Description of Paramagnetism, gap formation and atomic
displacements in 3d oxide perovskites in polymorphous DFT
Energy Institute, University of Colorado, Boulder, Colorado 80309, USA
ABO3 perovskite oxides with a 3d transition metal element on the B site (“Mott Insulators”) have held the solid-state physics community in constant fascination ever since Mott and Peirles have characterized them as failures of band theory. These compounds are usually insulators in their high temperature spin-disordered paramagnetic phase, and insulators (or rarely metals) in their low temperature spin-ordered phases. Textbooks descriptions based on the celebrated Mott-Hubbard Hamiltonian usually ascribe this behavior to symmetry-conserving dynamical electronic correlations codified by the on-site repulsion energy U. Structural distortions such as bond disproportionation in RNiO3 or Jahn-Teller motions in LaMnO3 appears as secondary effects, not related to gapping.
Band theory was assumed for long to fail to describe Mott insulators, in particular in the PM phase. However, this failure occurred under rather restrictive assumptions, such as using in band theory a primitive unit cell containing but a single, ABO3 formula unit (a monomorphous description with a single local motif , so structural symmetry breaking could not be accommodated), along with a non-spin polarized description. Under such restrictions, a system with an odd number of electrons, unable to form magnetic states, must have a Fermi level that intersects a band, in contradiction with experiment.

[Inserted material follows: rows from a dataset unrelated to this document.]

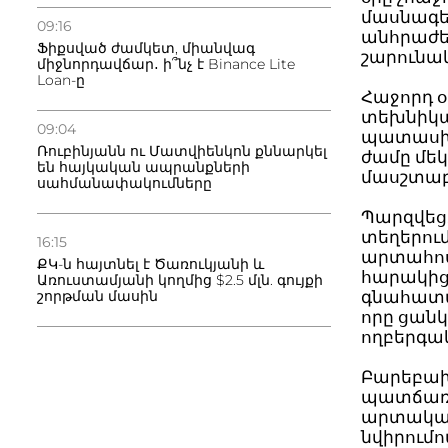
մասնագե
09:16
անհրաժե
Ֆիքսված ժամկետ, միանվագ
շարունակ
միջնորդավճար․ ի՞նչ է Binance Lite
Loan-ը
Հաջորդ օ
տեխնիկան
09:04
պատասխա
Ռուբինյանն ու Մատվիենկոն քննարկել
ժամը մե
են հայկական ապրանքների
մասշտաբ
սահմանափակումները
Պարզվեց
տեղերու
16:15
արտահոս
ՔԿ-ն հայտնել է Ծառուկյանի և
հարակից
Առուստամյանի կողմից $2.5 մլն. գույքի
շորթման մասին
գնահատմ
որը ցան
ողբերգա
Բարեբախ
պատճառո
արտական
նվիրումո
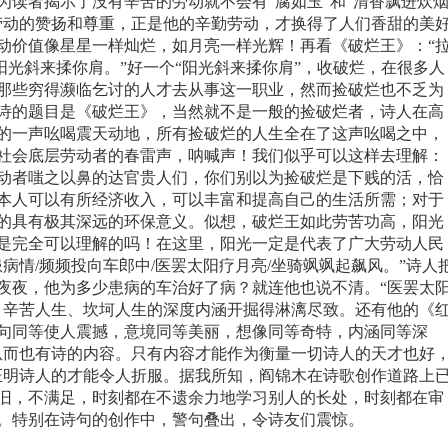
为读者揭示了没有辛苦的劳动就不会有“腐如玉”和“清香飘进炊
劳动的赞扬和尊重，正是他的辛勤劳动，才换得了人们香甜的美
动价值像星星一样灿烂，如月亮一样光辉！再看《破烂王》：“
阳光斜来揉你肩。”好一个“阳光斜来揉你肩”，收破烂，在很多人
那些穷得濒临乞讨的人才去从事这一职业，然而捡破烂也不乏为
诗的题目是《破烂王》，当然就不是一般的捡破烂者，诗人在高
的一声吆喝震天动地，所有捡破烂的人生全在了这声吆喝之中，
社会底层劳动者的春雷声，呐喊声！我们似乎可以这样去理解：
动者嗤之以鼻的达官贵人们，你们别以为捡破烂是下贱的活，恰
本人可以有所经济收入，可以丰富和提高自己的生活所需；对于
的具有极其深远的环保意义。似想，破烂王如此劳苦功高，阳光
是完全可以理解的吗！在这里，阳光一定是代表了广大劳动人民
患病情
/
频频投向车郎中
/
医罢太阳疗月亮
/
坐骑飒飒起飙风。”诗人
夜夜，他为多少患病的车治好了病？就连他也说不清。“医罢太
、辛苦人生、坎坷人生的深度内涵开掘得淋漓尽致。还有他的《
句同等使人震撼，意境同等美丽，想像同等奇特，内涵同等深
从而也有诗的内容。只有内容才能作为衡量一切诗人的天才也好
证明诗人的才能令人折服。据我所知，阎锦木在诗歌创作道路上
旧，不满足，时刻都在不遗余力地学习别人的长处，时刻都在审
。特别在诗句的创作中，警句叠出，令诗友们震惊。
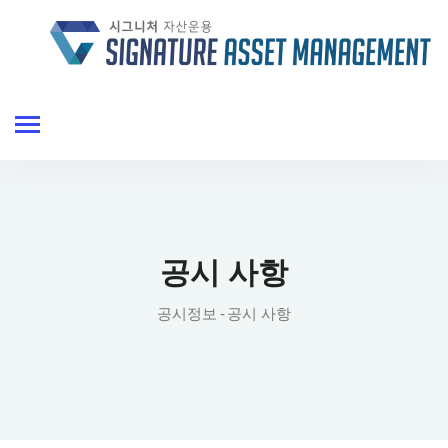
공시 사항
공시정보
공시 사항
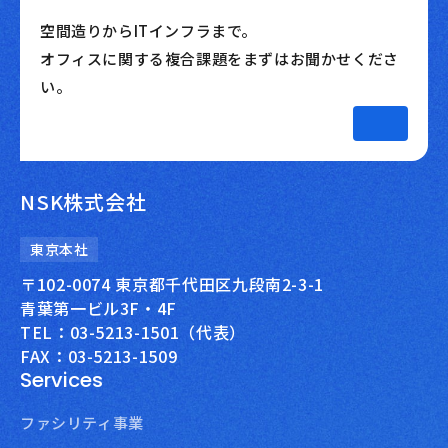
空間造りからITインフラまで。
オフィスに関する複合課題をまずはお聞かせくださ
い。
NSK株式会社
東京本社
〒102-0074 東京都千代田区九段南2-3-1
青葉第一ビル3F・4F
TEL：03-5213-1501（代表）
FAX：03-5213-1509
Services
ファシリティ事業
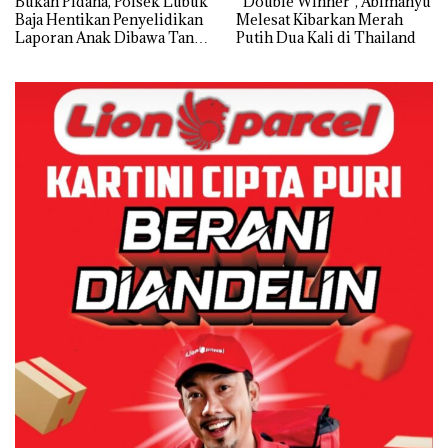
Bukan Pidana, Polsek Lubuk
“Double Winner”, Abimanyu
Baja Hentikan Penyelidikan
Melesat Kibarkan Merah
Laporan Anak Dibawa Tanpa
Putih Dua Kali di Thailand
Izin: Murni Sengketa Hak
Asuh!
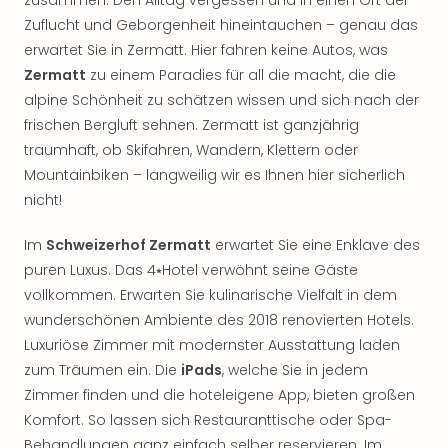
zusammen. Den Alltag vergessen und in einen Ort der
Rou
Zuflucht und Geborgenheit hineintauchen – genau das
Das
erwartet Sie in Zermatt. Hier fahren keine Autos, was
Musi
Köni
Zermatt
zu einem Paradies für all die macht, die die
der
alpine Schönheit zu schätzen wissen und sich nach der
Löw
frischen Bergluft sehnen. Zermatt ist ganzjährig
Die
traumhaft, ob Skifahren, Wandern, Klettern oder
Eisk
Mountainbiken – langweilig wir es Ihnen hier sicherlich
Tarz
nicht!
MJ
–
Im
Schweizerhof Zermatt
erwartet Sie eine Enklave des
Das
puren Luxus. Das 4⭑Hotel verwöhnt seine Gäste
Mich
Jac
vollkommen. Erwarten Sie kulinarische Vielfalt in dem
Musi
wunderschönen Ambiente des 2018 renovierten Hotels.
Der
Luxuriöse Zimmer mit modernster Ausstattung laden
Teuf
zum Träumen ein. Die
iPads
, welche Sie in jedem
träg
Zimmer finden und die hoteleigene App, bieten großen
Pra
Komfort. So lassen sich Restauranttische oder Spa-
Die
Behandlungen ganz einfach selber reservieren. Im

However, such naïve (N) Density Functional Theory (N-DFT) does not represent what band theory can do. Indeed, recent work, to be discussed here, had shown that when the PM phase is described by a supercell, where different transition metal sites can ‘see’ different local environments (a polymorphous description) with local moments that add up to zero globally, but not necessarily locally, the system could lower its total energy by coupling to atomic displacements and magnetic moments. This can open gaps when such coupling exist ( most ABO3), but leaves the system metallic when such coupling is negligible (e.g SrVO3). In conjunction with exchange-correlation functionals that distinguish occupied from unoccupied states, such a polymorphous DFT applied to all ABO3 3d perovskites as well as 3d binary oxides NiO, MnO, FeO, CoO has shown that the observed trends in LT vs HT magnetism and gaping can be systematically accounted for by considering symmetry breaking modes that simultaneously lower the systems total energy. This is true whether one uses “U” as in in DFT+U, or even without U, using a functional that better cancels the self- interaction error (SCAN). This illustrates how the basic trends in Mott insulator ground state properties can be accounted for using single-determinant DFT, and exemplifies Mott Insulators without Mott-Hubbard U.